Mensagem por Liam Price Hughes em Qui Maio 26, 2016 12:39 pm

I came to slay bitch


Coming down, dripping candy on the ground



Estranho de se estar no conselho é que quando os supremos brigam acabo sabendo pelos gritos, os resmungos e até a insatisfação que os mesmos tenham sobre alguma coisa. Acho que deveria estar animado de ver brigas próximas, mas a instabilidade não é bem algo saudável de se manter perto. Não gostava de se chamar amigo dos Supremos porque a palavra me causava necessidade de confiança e confiar pra mim não me era comum nem pra mim mesmo.

Deve ser perigoso alguém não puder confiar em si mesmo, mas não me assustava mais e não por costume exatamente. Eu ainda não fugi da cidade, não me “sabotei” nela de nenhuma forma danosa. De alguma forma “mágica” eu acho, tinha uma coisa na academia e até em New Orleans que eu queria manter em minha vida.  Talvez fosse a sede de poder saber mais, não sei dizer, eu só sabia que queria ficar ali. Considerava ficar ali de verdade e cada vez que pensava mais nisso me achava mais louco ainda.

Mesmo tomando os remédios e ainda me achar louco com perigo de surtos era raro, mas comparado com as outras circunstâncias em que estava drogado, minha saúde estava de longe em sua melhor forma. Apesar do emprego e não esse ritmo comum de muitos na academia com estudos, trabalhos mais comuns, eu ainda me sentia quase um estrangeiro só que não um estranho e sim um outro estranho entre vários.

“Nem todos eram naturais da cidade” Pra não dizer que poderiam vir de qualquer lugar do país, e até mesmo do mundo. Haviam algumas meninas com uns sotaques fortes que não me interessava em saber de onde vieram, mas ficava evidente que o inglês talvez não tenha sido a língua materna delas. Voltei pra minha realidade diária quando bateram na porta do meu quarto e me toquei da hora que era.
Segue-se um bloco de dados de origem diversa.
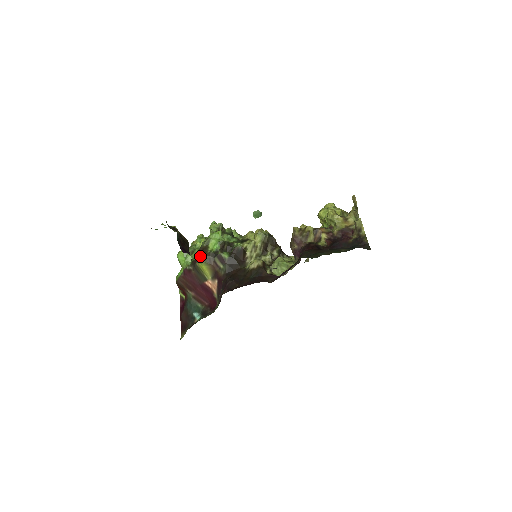
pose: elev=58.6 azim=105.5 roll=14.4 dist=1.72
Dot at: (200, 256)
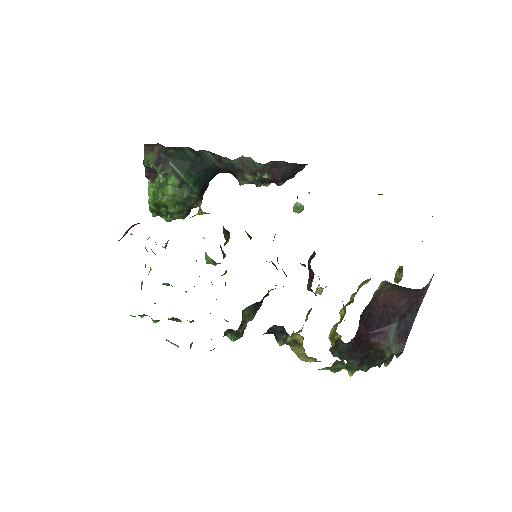
Dot at: occluded
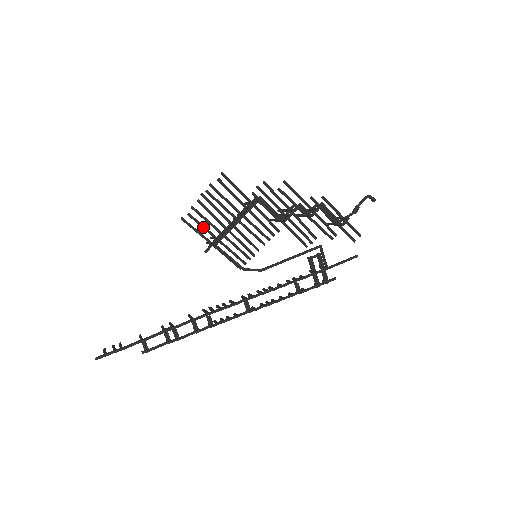
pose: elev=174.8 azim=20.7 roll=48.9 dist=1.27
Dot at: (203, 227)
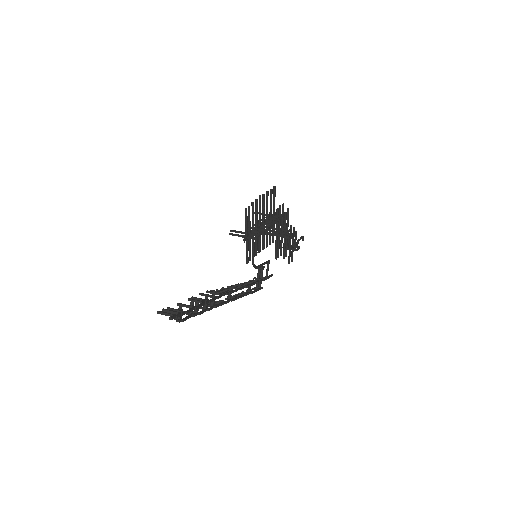
Dot at: (250, 221)
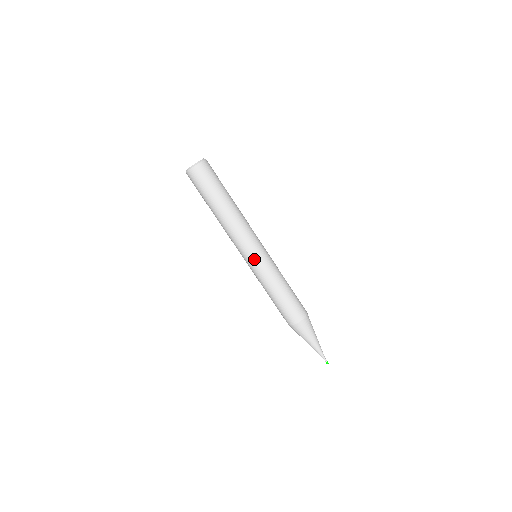
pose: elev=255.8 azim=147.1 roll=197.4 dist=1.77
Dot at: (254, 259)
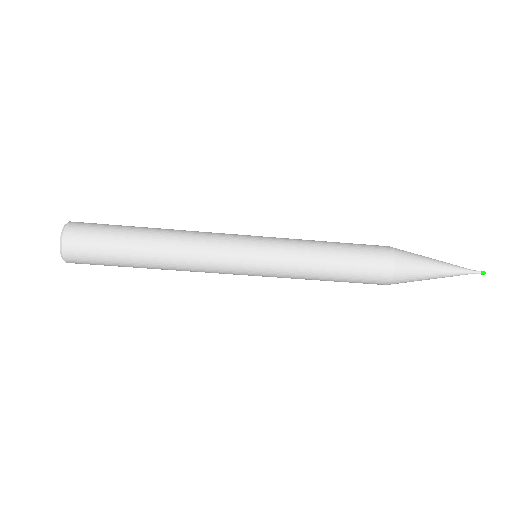
Dot at: (256, 257)
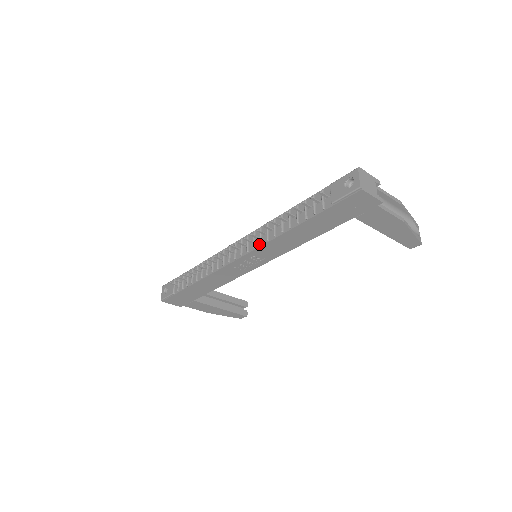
Não era bem comum me chamarem no quarto, geralmente ou era o apocalipse, ou o preparativo para o mesmo. Dadas as brigas recentes poderia ser bem perto disso e a festa era o início de tudo, ou o colapso de tudo. Me arrumei, ou melhor, me desarrumei vestindo apenas uma bermuda e revendo a higiene pessoal pra não ir com bafo de dragão podre porque a festa já dera trabalho suficiente para que eu estrague por um desleixo.

Sai de casa para a área da piscina e fui aonde? Exatamente, na área de comida. Não pretendia entra na piscina e ficar molhando tudo por onde passasse. Utilizei minha rotina comum com a empatia bloqueada para não me transmitir emoções dos outros e nem passar nada para ninguém por acidente. Minha “sorte” não me pareceu nada especial para a festa, isso podia ser ruim, ou bom, ou apenas um destino ruim com o desfecho já naturalmente planejado. Afastei essas possibilidades da mente e tentei me divertir comendo, rindo um pouco e até olhando mais do que o costume para desconhecidos e não apresentadas garotas que eram satisfatoriamente bonitas.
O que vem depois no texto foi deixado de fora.